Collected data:
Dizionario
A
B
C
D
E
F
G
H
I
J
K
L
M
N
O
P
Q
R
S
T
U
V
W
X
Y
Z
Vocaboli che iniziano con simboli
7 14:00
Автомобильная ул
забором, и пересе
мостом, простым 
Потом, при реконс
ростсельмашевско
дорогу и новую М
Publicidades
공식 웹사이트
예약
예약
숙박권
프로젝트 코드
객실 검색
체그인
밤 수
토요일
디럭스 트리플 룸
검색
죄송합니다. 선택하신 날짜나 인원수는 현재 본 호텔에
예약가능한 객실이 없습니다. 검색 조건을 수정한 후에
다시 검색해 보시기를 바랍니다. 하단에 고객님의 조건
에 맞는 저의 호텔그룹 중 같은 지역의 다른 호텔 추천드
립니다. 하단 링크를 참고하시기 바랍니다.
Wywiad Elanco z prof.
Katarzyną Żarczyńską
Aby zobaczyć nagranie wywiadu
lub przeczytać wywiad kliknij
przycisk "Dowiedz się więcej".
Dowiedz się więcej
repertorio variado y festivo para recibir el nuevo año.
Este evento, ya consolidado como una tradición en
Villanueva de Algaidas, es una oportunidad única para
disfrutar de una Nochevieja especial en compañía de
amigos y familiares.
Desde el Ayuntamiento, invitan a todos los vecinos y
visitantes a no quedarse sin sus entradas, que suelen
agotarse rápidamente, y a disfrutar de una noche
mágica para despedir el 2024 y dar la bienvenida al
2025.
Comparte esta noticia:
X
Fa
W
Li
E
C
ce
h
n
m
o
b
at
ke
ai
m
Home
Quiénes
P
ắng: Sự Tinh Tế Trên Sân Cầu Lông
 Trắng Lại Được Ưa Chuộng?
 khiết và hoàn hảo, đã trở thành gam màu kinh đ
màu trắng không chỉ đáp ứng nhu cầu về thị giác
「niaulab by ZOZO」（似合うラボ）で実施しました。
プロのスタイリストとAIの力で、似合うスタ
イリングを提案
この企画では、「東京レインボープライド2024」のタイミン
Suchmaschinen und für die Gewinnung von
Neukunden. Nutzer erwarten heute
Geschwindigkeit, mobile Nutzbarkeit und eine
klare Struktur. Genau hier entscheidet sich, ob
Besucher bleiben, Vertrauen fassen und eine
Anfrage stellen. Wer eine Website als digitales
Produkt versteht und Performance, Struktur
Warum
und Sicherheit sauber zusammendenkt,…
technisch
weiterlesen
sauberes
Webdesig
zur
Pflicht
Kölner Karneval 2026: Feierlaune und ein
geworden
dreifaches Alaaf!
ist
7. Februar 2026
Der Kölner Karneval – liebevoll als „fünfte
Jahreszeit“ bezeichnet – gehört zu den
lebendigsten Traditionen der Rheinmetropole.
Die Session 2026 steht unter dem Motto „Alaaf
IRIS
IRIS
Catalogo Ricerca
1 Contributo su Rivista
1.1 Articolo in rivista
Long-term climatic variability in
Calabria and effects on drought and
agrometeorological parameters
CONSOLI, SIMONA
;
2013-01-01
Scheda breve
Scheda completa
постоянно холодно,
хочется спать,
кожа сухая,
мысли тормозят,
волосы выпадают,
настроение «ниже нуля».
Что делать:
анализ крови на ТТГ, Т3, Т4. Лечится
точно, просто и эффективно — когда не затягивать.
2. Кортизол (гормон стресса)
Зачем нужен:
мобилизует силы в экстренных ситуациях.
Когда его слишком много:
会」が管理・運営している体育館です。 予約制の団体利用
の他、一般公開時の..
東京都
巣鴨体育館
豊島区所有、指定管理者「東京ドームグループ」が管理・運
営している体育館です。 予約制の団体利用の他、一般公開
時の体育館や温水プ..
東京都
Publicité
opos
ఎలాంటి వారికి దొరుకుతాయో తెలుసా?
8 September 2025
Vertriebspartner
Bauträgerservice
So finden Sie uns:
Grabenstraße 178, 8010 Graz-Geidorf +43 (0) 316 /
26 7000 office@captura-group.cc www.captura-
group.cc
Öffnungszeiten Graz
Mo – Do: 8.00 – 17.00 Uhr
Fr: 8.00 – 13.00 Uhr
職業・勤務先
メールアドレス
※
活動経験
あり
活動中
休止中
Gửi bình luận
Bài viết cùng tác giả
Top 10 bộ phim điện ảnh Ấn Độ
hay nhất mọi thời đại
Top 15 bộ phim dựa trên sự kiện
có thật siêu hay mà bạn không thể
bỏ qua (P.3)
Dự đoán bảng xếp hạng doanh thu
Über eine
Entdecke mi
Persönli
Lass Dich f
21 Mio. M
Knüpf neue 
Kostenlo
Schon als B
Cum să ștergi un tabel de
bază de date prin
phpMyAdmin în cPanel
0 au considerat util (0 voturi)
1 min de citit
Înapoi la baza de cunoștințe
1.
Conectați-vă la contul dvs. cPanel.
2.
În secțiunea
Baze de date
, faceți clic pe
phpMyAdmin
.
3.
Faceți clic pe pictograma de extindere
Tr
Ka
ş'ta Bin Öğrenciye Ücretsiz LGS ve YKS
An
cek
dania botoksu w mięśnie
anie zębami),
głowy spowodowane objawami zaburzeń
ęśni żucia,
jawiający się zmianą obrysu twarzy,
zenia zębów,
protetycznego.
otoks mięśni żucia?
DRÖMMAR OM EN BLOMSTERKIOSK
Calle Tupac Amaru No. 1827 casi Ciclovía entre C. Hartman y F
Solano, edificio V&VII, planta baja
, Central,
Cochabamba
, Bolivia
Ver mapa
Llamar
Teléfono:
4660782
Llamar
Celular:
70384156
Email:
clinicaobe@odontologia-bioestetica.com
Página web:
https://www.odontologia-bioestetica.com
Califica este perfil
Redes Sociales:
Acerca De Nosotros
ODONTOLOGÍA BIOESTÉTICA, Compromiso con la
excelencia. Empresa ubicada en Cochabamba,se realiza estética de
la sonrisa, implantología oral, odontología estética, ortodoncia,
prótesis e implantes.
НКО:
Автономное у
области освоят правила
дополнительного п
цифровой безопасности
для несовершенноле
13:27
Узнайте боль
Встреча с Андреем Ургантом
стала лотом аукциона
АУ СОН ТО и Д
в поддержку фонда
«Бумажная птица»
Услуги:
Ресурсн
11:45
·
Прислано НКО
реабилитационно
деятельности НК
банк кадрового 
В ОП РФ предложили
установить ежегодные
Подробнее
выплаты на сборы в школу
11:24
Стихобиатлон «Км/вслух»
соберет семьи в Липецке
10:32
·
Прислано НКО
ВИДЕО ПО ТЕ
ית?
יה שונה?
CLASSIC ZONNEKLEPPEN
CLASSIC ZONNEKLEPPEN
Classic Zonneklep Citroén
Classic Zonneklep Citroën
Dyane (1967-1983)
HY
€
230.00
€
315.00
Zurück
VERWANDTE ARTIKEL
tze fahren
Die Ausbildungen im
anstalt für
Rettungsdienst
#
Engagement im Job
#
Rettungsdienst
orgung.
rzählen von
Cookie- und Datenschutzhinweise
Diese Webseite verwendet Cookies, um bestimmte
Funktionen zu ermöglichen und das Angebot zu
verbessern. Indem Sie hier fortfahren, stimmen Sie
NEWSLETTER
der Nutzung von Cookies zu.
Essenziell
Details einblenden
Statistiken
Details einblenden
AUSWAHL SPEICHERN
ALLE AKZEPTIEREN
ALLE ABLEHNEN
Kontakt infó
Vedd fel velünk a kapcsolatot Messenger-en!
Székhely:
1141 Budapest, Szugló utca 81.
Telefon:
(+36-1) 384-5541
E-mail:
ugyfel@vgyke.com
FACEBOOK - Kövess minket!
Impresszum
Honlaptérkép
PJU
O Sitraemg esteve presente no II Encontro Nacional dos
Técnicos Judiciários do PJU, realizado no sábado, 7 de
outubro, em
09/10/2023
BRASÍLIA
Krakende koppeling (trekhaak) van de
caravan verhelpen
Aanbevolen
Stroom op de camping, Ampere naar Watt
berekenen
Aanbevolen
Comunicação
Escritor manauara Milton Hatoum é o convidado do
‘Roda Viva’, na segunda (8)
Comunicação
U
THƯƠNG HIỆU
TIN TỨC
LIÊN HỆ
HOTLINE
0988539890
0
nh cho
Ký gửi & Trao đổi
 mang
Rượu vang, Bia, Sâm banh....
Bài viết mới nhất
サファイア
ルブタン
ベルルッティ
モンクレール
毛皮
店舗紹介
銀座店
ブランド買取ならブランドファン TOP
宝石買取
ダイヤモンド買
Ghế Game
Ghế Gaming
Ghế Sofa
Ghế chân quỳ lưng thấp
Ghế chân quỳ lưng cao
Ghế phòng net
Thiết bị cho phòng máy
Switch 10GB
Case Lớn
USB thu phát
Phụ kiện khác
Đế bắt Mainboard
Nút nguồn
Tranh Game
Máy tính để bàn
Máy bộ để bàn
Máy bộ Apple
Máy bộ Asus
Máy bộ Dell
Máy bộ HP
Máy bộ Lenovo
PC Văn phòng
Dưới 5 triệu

• **ACTION ITEM**: Please determine how many lines of the records above include the word "więcej", replying with a number alone.

• **SOLUTION FOR THIS PROBLEM**: 2